[Collected data]
■ ■ ■ ■ ■ ■ ■

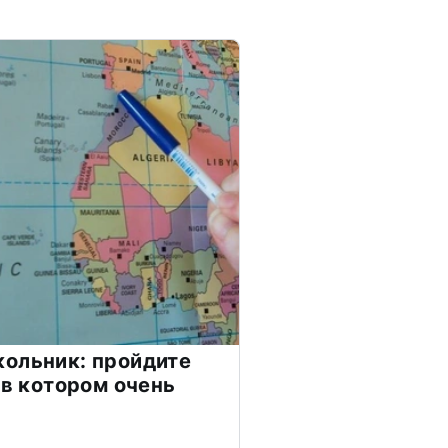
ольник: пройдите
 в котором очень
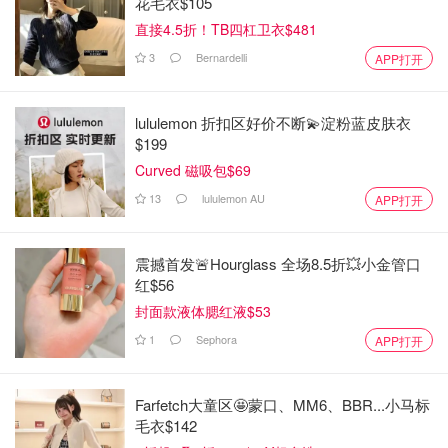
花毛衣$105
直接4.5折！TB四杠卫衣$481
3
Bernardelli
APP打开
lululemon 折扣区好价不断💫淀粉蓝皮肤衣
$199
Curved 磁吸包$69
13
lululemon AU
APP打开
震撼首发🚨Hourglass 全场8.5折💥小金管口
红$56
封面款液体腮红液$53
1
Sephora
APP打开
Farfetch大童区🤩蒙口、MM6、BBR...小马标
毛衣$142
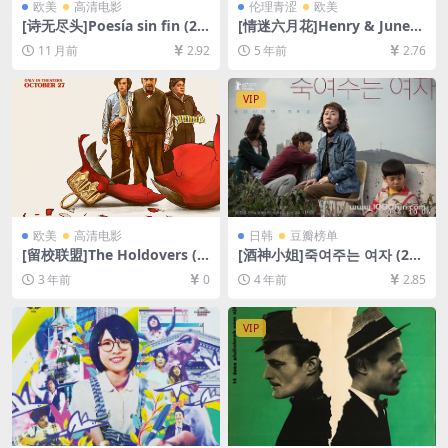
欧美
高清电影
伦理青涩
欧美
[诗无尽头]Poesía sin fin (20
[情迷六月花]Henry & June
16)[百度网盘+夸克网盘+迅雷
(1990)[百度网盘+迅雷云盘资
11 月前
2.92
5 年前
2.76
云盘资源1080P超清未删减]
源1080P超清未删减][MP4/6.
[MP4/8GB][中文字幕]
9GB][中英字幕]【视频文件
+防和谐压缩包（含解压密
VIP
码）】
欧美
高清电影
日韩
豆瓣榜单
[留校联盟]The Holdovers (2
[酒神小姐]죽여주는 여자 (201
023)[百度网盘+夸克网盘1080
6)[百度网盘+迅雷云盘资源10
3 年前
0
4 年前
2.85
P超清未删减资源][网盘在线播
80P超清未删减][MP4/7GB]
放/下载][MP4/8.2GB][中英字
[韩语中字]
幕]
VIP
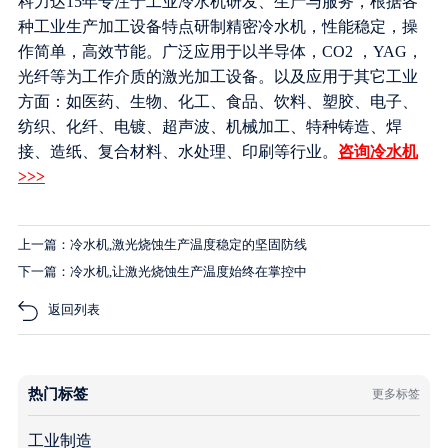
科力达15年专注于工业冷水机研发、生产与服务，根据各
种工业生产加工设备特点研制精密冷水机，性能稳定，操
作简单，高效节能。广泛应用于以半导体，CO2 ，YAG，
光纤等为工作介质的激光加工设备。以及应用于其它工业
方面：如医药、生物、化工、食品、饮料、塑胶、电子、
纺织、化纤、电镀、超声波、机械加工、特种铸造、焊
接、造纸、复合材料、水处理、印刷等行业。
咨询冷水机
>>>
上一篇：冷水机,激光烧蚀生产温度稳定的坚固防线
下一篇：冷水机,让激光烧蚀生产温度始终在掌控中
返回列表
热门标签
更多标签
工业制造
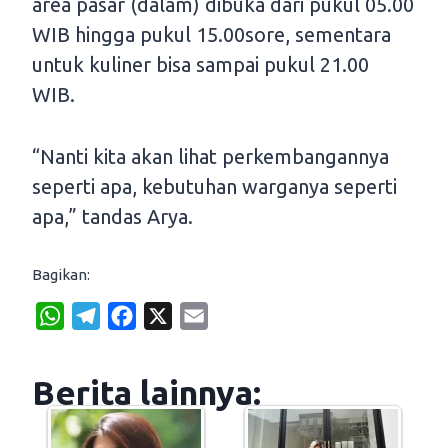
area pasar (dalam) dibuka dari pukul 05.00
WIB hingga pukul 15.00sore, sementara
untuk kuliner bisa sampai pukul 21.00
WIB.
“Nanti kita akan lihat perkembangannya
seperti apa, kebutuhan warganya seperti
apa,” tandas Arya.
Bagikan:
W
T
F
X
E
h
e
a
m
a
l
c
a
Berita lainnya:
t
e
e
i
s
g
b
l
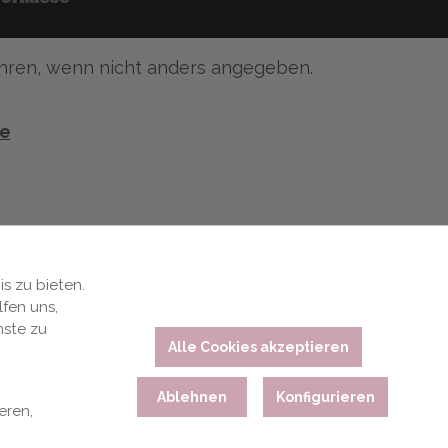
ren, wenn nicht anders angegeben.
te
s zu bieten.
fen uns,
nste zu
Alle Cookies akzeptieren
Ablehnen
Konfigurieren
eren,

■ ■ ■ ■ ■ ■ ■

Directions for this task: Restate each entry verbatim and skip every image.

Solution below:
ольник: пройдите
 в котором очень
花毛衣$105
直接4.5折！TB四杠卫衣$481
3
Bernardelli
APP打开
lululemon 折扣区好价不断💫淀粉蓝皮肤衣
$199
Curved 磁吸包$69
13
lululemon AU
APP打开
震撼首发🚨Hourglass 全场8.5折💥小金管口
红$56
封面款液体腮红液$53
1
Sephora
APP打开
Farfetch大童区🤩蒙口、MM6、BBR...小马标
毛衣$142
欧美
高清电影
伦理青涩
欧美
[诗无尽头]Poesía sin fin (20
[情迷六月花]Henry & June
16)[百度网盘+夸克网盘+迅雷
(1990)[百度网盘+迅雷云盘资
11 月前
2.92
5 年前
2.76
云盘资源1080P超清未删减]
源1080P超清未删减][MP4/6.
[MP4/8GB][中文字幕]
9GB][中英字幕]【视频文件
+防和谐压缩包（含解压密
VIP
码）】
欧美
高清电影
日韩
豆瓣榜单
[留校联盟]The Holdovers (2
[酒神小姐]죽여주는 여자 (201
023)[百度网盘+夸克网盘1080
6)[百度网盘+迅雷云盘资源10
3 年前
0
4 年前
2.85
P超清未删减资源][网盘在线播
80P超清未删减][MP4/7GB]
放/下载][MP4/8.2GB][中英字
[韩语中字]
幕]
VIP
科力达15年专注于工业冷水机研发、生产与服务，根据各
种工业生产加工设备特点研制精密冷水机，性能稳定，操
作简单，高效节能。广泛应用于以半导体，CO2 ，YAG，
光纤等为工作介质的激光加工设备。以及应用于其它工业
方面：如医药、生物、化工、食品、饮料、塑胶、电子、
纺织、化纤、电镀、超声波、机械加工、特种铸造、焊
接、造纸、复合材料、水处理、印刷等行业。
咨询冷水机
>>>
上一篇：冷水机,激光烧蚀生产温度稳定的坚固防线
下一篇：冷水机,让激光烧蚀生产温度始终在掌控中
返回列表
热门标签
更多标签
工业制造
area pasar (dalam) dibuka dari pukul 05.00
WIB hingga pukul 15.00sore, sementara
untuk kuliner bisa sampai pukul 21.00
WIB.
“Nanti kita akan lihat perkembangannya
seperti apa, kebutuhan warganya seperti
apa,” tandas Arya.
Bagikan:
W
T
F
X
E
h
e
a
m
a
l
c
a
Berita lainnya:
t
e
e
i
s
g
b
l
ren, wenn nicht anders angegeben.
te
s zu bieten.
fen uns,
nste zu
Alle Cookies akzeptieren
Ablehnen
Konfigurieren
eren,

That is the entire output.